Last week I had occasion to enter the building of one of the American socialist parties and to speak with one of the party’s main activists. When he heard that I’m from Israel, a stormy political debate began.
What can I say - this guy was a walking encyclopedia of the history of Israel, and for minutes he recounted every detail, date, and fact that Israel’s opponents like to bring up in order to attack the country: He asked how it is possible that Ariel Sharon became prime minister after his involvment in Sabra and Shatilla, he wondered how it is that people accuse the Palestinians of terrorism when members of the Jewish underground during the British Mandate also used violence against Arabs.
He asked why Jews insist on dispossessing the Palestinians of their land when even Herzl was prepared to consider the Uganda Plan.
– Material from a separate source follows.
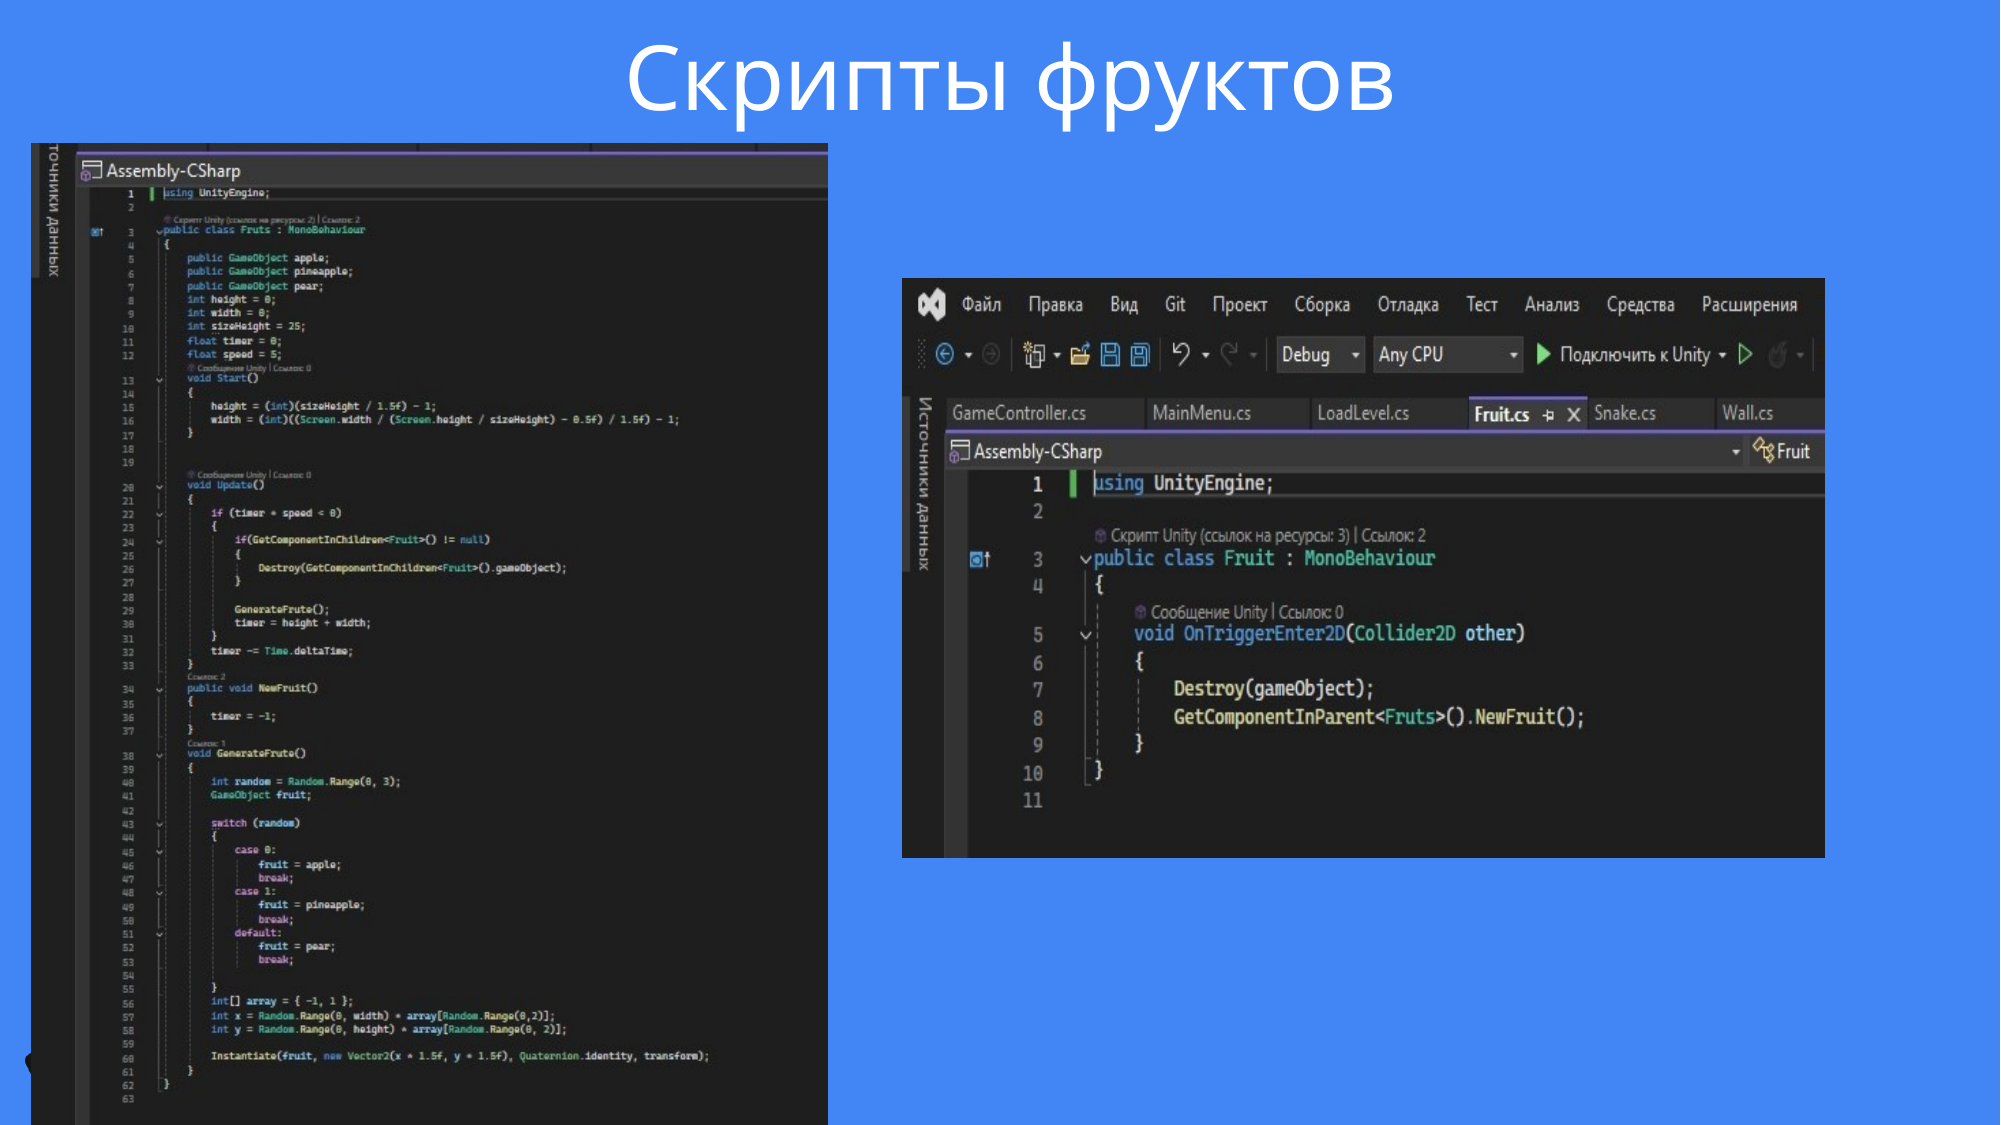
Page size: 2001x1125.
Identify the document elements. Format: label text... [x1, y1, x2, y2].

These are things that I’d managed to forget since I took my high school Jewish history exams.
All these statements had one clear intention: to show Israel in a negative light and to convince me that the only solution to the Israeli-Palestinian problem is to establish one democratic socialist state for everyone.
At a certain point I began to speak about Arab members of Knesset and I saw that the guy had no idea what I was talking about. I mentioned the fact that 20 percent of Israel’s citizens are not Jewish, and he looked at me in amazement. I spoke about freedom of expression, about homosexuals in the army, about the High Court’s independence, about minority rights - in short, all the things that American leftist organizations are fighting for, and which are an intrinsic part of Israeli life.
And then I realized something incredible: that this intelligent guy did not know everything I was saying. And he was not pretending; he really didn’t know.
He was able to reel off all the negative or dubious things that could be said about Israel without batting an eyelash, but the positive things, the progressive things, the humane things, the liberal things, he simply did not know about.
It is a shame that Eytan didn't make the next logical leap - that liberalism is not the driving factor of the radical left vis-a-vis Israel, but it is Jew-hatred masquerading as a pretense to caring about Palestinians. Because any true liberal would be far more sympathetic to Israel than to any Arab entity, for the reasons Schwartz mentioned.